- Exercise task -
Quote the records below verbatim, starting at the line containing "pose: elev=190.1 azim=20.3" and ending with the final line of the records.

- Supplied records -
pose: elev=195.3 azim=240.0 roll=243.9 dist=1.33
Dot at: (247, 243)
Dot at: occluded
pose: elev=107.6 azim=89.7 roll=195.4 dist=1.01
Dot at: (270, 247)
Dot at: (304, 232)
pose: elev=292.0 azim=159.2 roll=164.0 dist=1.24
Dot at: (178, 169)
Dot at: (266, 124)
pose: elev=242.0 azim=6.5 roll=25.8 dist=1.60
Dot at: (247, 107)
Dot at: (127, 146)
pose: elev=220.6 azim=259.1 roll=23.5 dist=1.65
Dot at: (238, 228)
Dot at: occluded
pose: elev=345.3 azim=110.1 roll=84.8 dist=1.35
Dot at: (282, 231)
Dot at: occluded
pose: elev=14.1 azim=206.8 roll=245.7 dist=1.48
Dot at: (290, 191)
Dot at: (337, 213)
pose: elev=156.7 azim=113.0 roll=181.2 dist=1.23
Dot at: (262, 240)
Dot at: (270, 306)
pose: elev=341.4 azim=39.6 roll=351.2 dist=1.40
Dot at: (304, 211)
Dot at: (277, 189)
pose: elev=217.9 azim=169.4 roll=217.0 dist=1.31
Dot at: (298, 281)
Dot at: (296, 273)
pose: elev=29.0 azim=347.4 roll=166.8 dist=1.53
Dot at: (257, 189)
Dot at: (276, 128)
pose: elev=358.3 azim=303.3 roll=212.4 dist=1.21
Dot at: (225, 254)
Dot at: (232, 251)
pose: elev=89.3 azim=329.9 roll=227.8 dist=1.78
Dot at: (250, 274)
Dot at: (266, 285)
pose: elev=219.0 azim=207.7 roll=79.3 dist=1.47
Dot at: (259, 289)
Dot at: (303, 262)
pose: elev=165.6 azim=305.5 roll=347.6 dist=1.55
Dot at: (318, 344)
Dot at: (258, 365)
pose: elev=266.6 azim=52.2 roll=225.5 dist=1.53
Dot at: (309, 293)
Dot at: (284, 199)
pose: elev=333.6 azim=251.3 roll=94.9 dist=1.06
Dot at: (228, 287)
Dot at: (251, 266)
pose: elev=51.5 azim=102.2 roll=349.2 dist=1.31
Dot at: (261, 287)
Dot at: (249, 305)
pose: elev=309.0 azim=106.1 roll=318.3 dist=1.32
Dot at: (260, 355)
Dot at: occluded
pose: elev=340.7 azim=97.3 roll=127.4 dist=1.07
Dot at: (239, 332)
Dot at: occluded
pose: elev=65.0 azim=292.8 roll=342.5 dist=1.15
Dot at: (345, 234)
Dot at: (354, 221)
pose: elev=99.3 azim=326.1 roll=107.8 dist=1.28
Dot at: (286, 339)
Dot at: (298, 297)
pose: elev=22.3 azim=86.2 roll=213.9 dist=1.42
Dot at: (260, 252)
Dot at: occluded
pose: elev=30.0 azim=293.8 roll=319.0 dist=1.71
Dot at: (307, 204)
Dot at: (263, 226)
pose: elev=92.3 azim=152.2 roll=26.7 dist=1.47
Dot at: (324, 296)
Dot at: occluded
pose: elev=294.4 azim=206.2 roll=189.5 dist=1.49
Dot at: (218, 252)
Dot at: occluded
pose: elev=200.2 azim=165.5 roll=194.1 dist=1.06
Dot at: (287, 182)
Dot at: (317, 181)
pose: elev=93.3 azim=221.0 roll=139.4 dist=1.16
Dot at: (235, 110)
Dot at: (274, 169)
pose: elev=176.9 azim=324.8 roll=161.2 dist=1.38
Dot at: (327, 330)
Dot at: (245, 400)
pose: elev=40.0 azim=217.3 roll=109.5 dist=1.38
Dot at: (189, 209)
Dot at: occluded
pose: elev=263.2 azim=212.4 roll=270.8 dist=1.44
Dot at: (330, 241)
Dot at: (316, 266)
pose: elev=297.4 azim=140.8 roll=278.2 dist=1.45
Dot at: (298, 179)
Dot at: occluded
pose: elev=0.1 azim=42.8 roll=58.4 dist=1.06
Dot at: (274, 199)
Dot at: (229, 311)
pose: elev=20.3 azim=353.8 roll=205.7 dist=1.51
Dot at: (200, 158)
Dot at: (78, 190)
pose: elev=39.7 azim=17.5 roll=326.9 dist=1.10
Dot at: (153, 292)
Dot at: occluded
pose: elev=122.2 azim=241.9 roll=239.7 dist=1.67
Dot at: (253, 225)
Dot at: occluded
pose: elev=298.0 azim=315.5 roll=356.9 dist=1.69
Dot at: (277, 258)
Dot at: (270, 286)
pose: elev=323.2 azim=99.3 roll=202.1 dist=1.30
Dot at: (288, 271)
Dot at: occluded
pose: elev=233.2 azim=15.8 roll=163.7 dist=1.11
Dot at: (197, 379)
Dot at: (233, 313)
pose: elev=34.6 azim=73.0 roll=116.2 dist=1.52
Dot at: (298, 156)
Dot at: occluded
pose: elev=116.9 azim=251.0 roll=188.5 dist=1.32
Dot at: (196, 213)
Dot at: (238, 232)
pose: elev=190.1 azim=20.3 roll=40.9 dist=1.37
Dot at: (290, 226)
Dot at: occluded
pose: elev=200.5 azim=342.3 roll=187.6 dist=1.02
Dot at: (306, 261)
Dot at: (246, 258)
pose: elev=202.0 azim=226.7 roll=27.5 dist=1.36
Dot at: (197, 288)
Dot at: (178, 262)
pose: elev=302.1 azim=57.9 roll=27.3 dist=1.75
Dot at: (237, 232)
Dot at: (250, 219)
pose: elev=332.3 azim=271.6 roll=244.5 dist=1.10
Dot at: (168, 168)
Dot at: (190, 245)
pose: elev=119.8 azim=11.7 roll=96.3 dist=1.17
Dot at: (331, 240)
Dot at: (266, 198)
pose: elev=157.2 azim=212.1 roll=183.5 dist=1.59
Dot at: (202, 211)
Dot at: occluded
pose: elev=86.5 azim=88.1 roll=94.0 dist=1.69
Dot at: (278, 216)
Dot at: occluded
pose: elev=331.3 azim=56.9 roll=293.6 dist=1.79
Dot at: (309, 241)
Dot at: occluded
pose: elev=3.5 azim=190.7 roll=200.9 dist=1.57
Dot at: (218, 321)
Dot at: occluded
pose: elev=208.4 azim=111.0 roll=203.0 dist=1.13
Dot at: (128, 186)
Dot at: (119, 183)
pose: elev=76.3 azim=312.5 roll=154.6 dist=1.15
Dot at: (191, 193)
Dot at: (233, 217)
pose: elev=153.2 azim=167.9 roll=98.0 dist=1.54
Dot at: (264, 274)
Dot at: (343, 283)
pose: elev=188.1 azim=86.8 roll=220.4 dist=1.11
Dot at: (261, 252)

- Response to the exercise -
pose: elev=190.1 azim=20.3 roll=40.9 dist=1.37
Dot at: (290, 226)
Dot at: occluded
pose: elev=200.5 azim=342.3 roll=187.6 dist=1.02
Dot at: (306, 261)
Dot at: (246, 258)
pose: elev=202.0 azim=226.7 roll=27.5 dist=1.36
Dot at: (197, 288)
Dot at: (178, 262)
pose: elev=302.1 azim=57.9 roll=27.3 dist=1.75
Dot at: (237, 232)
Dot at: (250, 219)
pose: elev=332.3 azim=271.6 roll=244.5 dist=1.10
Dot at: (168, 168)
Dot at: (190, 245)
pose: elev=119.8 azim=11.7 roll=96.3 dist=1.17
Dot at: (331, 240)
Dot at: (266, 198)
pose: elev=157.2 azim=212.1 roll=183.5 dist=1.59
Dot at: (202, 211)
Dot at: occluded
pose: elev=86.5 azim=88.1 roll=94.0 dist=1.69
Dot at: (278, 216)
Dot at: occluded
pose: elev=331.3 azim=56.9 roll=293.6 dist=1.79
Dot at: (309, 241)
Dot at: occluded
pose: elev=3.5 azim=190.7 roll=200.9 dist=1.57
Dot at: (218, 321)
Dot at: occluded
pose: elev=208.4 azim=111.0 roll=203.0 dist=1.13
Dot at: (128, 186)
Dot at: (119, 183)
pose: elev=76.3 azim=312.5 roll=154.6 dist=1.15
Dot at: (191, 193)
Dot at: (233, 217)
pose: elev=153.2 azim=167.9 roll=98.0 dist=1.54
Dot at: (264, 274)
Dot at: (343, 283)
pose: elev=188.1 azim=86.8 roll=220.4 dist=1.11
Dot at: (261, 252)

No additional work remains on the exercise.